Curator: Markús Thór Andrésson
In Mirror Mirror on the Wall: Intersubjectivity in Parallax five artists and friends—José Miyashiro, Enrique La Cruz, Diego Lama, María Elena Alvarado, and Lara Alcántara—obsess over their own subjectivities in their work. The exhibition takes on these inquiries on the self, aiming at unzipping the intersubjective bonds that dress up the self, and that sustain the social network that grounds the show.

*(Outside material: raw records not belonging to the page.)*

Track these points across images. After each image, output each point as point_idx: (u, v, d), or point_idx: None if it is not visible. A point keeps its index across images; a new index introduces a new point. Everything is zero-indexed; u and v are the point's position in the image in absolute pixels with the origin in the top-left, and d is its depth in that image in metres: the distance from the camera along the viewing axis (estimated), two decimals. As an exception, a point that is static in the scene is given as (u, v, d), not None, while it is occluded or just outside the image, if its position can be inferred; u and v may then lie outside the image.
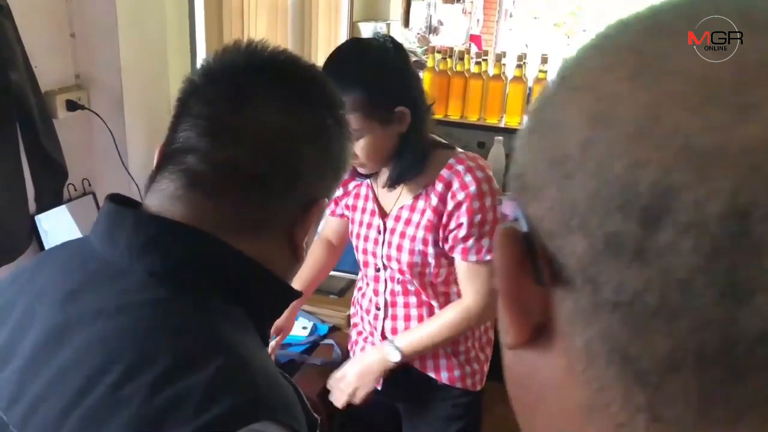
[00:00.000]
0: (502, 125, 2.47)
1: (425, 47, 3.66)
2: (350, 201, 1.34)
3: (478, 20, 5.27)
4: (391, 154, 1.16)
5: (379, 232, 1.26)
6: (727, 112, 0.21)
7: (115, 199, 0.57)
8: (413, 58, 3.43)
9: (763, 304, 0.20)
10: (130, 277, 0.52)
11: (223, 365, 0.48)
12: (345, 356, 1.50)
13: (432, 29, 4.44)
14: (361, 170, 1.19)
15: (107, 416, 0.45)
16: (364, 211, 1.30)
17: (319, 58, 2.60)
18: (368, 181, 1.29)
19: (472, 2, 5.10)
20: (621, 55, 0.25)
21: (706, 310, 0.21)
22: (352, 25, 2.88)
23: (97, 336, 0.49)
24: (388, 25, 3.04)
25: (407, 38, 3.58)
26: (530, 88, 2.40)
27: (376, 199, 1.28)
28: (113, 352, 0.48)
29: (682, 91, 0.22)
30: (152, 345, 0.49)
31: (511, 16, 6.36)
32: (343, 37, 2.84)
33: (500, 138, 2.34)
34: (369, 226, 1.28)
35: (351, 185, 1.33)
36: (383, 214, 1.27)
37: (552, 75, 0.28)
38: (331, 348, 1.56)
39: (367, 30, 2.98)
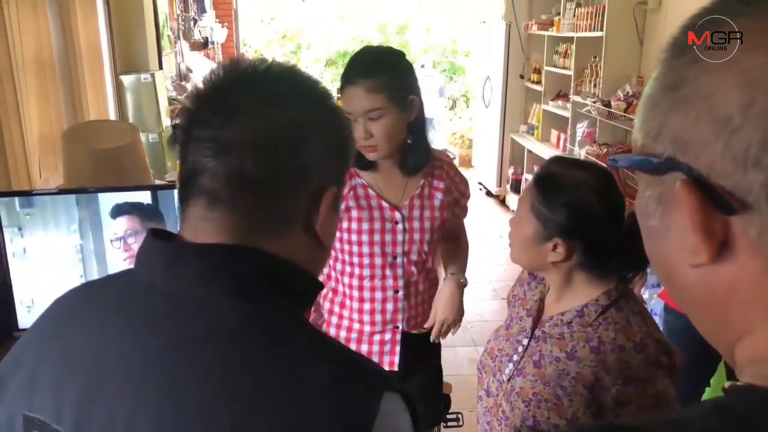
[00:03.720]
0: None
1: (185, 94, 3.87)
2: (349, 203, 1.43)
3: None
4: (403, 140, 1.38)
5: (396, 223, 1.44)
6: None
7: (159, 235, 0.60)
8: (177, 105, 3.62)
9: None
10: (208, 303, 0.55)
11: (330, 363, 0.54)
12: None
13: (183, 76, 4.63)
14: (371, 155, 1.36)
15: None
16: (369, 208, 1.42)
17: (90, 109, 2.67)
18: (362, 181, 1.42)
19: (213, 49, 5.40)
20: (755, 36, 0.32)
21: None
22: (117, 78, 2.98)
23: (208, 365, 0.53)
24: (153, 75, 3.17)
25: (167, 86, 3.73)
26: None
27: (379, 196, 1.43)
28: (225, 382, 0.52)
29: None
30: (262, 369, 0.53)
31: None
32: (109, 88, 2.92)
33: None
34: (382, 219, 1.43)
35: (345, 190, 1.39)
36: (394, 207, 1.44)
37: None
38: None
39: (129, 81, 3.09)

Curator: Max Hernández Calvo
Come On Pilgrim: A 110-mile Exhibition is devoted to experiential art practice and the use of journeys as an artistic medium. Five artists were commissioned to create a project in an area of interest between New York City and the Center for Curatorial Studies at Bard College (CCS Bard), located along a 110-mile route. Each work is the result of research and a journey through the region. The culmination of the project is the exhibition of experiential projects created for viewers who discover them by using a map, leading viewers on a journey of their own. Distance, navigation, logistics, and the unpredictable—all crucial elements of the artistic process—play an integral part in the viewer’s experience of this art. Swedish artist Karl Larsson and curator Laura Mott also provide an audio companion of discussions about the artistic practice and stories from their own 10-day journey on foot throughout the region.